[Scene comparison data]

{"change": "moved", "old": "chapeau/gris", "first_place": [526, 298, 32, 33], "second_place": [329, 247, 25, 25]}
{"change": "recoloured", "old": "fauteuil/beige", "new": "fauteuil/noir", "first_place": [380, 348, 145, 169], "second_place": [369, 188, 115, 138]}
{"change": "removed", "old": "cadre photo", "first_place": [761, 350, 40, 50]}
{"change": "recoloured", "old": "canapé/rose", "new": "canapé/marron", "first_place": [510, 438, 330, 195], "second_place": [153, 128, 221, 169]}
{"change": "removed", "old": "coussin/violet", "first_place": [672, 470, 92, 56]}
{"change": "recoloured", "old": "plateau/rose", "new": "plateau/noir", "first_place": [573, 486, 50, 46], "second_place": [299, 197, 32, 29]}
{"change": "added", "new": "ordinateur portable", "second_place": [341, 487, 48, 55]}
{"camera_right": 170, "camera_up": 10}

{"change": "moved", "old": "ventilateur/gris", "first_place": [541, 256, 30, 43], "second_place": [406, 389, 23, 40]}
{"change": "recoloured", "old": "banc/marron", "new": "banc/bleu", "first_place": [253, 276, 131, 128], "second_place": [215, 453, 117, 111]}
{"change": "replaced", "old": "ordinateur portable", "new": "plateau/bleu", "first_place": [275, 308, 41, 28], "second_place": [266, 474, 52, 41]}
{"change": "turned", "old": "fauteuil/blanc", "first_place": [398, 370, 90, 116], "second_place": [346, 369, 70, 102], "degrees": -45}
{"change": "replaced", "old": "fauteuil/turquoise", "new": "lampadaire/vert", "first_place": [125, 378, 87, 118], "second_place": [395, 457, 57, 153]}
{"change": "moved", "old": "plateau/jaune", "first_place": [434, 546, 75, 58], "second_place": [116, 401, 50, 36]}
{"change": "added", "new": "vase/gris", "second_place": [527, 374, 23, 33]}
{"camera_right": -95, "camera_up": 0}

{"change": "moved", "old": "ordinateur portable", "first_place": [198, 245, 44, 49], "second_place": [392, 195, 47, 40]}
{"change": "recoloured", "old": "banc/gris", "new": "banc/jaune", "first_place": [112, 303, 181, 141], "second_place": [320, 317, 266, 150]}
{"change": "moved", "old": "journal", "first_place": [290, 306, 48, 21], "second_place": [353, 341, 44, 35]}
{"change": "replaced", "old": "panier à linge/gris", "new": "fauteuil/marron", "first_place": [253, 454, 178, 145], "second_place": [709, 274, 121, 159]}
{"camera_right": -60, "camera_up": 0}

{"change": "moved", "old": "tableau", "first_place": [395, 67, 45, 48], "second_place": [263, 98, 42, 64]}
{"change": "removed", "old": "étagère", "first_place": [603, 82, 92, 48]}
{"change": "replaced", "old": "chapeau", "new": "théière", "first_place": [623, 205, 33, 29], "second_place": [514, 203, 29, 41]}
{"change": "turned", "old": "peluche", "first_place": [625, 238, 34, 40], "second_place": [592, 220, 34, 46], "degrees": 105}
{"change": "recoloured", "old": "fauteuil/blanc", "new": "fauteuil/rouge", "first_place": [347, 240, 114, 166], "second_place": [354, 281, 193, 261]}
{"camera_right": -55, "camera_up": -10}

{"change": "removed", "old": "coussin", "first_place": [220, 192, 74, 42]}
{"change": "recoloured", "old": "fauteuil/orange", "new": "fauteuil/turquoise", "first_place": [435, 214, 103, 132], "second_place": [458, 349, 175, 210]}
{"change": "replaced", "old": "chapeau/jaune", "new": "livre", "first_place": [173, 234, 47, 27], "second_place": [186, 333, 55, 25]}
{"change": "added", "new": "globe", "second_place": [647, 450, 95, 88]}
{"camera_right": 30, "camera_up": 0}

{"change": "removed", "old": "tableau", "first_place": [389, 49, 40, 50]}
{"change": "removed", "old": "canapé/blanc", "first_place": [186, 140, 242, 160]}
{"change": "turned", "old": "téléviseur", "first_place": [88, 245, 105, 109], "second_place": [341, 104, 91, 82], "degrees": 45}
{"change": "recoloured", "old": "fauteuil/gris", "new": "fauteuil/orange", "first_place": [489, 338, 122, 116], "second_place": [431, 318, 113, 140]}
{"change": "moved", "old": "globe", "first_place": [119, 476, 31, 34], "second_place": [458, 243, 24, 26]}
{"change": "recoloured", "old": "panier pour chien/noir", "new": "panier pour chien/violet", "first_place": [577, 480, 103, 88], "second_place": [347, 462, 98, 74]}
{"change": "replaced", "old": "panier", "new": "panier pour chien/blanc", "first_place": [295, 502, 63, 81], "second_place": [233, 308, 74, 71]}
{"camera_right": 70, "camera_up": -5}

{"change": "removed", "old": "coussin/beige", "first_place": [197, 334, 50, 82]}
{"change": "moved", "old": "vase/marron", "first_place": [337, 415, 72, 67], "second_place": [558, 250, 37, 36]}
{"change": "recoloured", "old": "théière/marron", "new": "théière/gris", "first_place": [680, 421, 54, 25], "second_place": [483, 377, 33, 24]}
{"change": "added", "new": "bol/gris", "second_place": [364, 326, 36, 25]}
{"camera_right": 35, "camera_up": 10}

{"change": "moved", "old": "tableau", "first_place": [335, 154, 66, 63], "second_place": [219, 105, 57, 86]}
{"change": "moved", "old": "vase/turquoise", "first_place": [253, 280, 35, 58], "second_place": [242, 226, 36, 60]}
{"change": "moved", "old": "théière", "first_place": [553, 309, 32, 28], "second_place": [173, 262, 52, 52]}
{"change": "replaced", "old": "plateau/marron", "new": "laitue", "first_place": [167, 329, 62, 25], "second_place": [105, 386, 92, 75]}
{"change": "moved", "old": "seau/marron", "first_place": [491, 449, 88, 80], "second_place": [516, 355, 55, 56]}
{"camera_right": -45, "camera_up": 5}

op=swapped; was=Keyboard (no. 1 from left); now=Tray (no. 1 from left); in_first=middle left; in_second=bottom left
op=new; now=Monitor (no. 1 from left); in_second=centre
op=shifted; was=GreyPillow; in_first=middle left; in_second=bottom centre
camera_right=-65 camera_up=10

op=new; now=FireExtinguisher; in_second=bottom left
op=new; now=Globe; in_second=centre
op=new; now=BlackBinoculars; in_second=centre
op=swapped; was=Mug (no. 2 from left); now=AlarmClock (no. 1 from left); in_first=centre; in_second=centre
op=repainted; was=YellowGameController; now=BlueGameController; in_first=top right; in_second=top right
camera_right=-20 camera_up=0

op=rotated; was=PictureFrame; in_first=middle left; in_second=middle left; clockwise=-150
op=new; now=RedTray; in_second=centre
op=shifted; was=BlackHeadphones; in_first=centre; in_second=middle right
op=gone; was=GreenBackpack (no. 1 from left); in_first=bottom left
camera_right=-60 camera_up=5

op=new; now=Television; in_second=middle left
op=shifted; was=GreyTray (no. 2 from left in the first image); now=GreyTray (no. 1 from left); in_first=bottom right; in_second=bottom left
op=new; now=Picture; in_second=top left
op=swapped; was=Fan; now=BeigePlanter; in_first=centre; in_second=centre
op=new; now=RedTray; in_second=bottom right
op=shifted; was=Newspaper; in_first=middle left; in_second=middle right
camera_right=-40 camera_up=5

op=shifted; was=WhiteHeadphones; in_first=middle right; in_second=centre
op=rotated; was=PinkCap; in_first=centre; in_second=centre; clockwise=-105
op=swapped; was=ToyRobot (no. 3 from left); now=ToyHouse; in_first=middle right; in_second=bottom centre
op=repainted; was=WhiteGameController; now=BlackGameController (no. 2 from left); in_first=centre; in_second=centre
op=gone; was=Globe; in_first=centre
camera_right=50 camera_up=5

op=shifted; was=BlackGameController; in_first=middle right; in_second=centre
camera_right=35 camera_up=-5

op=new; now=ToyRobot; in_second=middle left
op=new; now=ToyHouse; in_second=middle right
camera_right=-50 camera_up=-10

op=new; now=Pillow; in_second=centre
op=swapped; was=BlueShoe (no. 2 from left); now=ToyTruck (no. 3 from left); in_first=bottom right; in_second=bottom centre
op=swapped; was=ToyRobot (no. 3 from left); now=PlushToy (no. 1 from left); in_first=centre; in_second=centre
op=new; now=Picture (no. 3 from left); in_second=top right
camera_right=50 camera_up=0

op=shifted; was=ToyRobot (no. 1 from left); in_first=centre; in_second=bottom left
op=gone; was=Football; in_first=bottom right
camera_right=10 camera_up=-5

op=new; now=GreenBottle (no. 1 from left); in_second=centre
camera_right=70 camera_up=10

#### Task objective:
Reply with the number of lines in the data above that contain "rose", and with nothing else.

#### Answer space:
2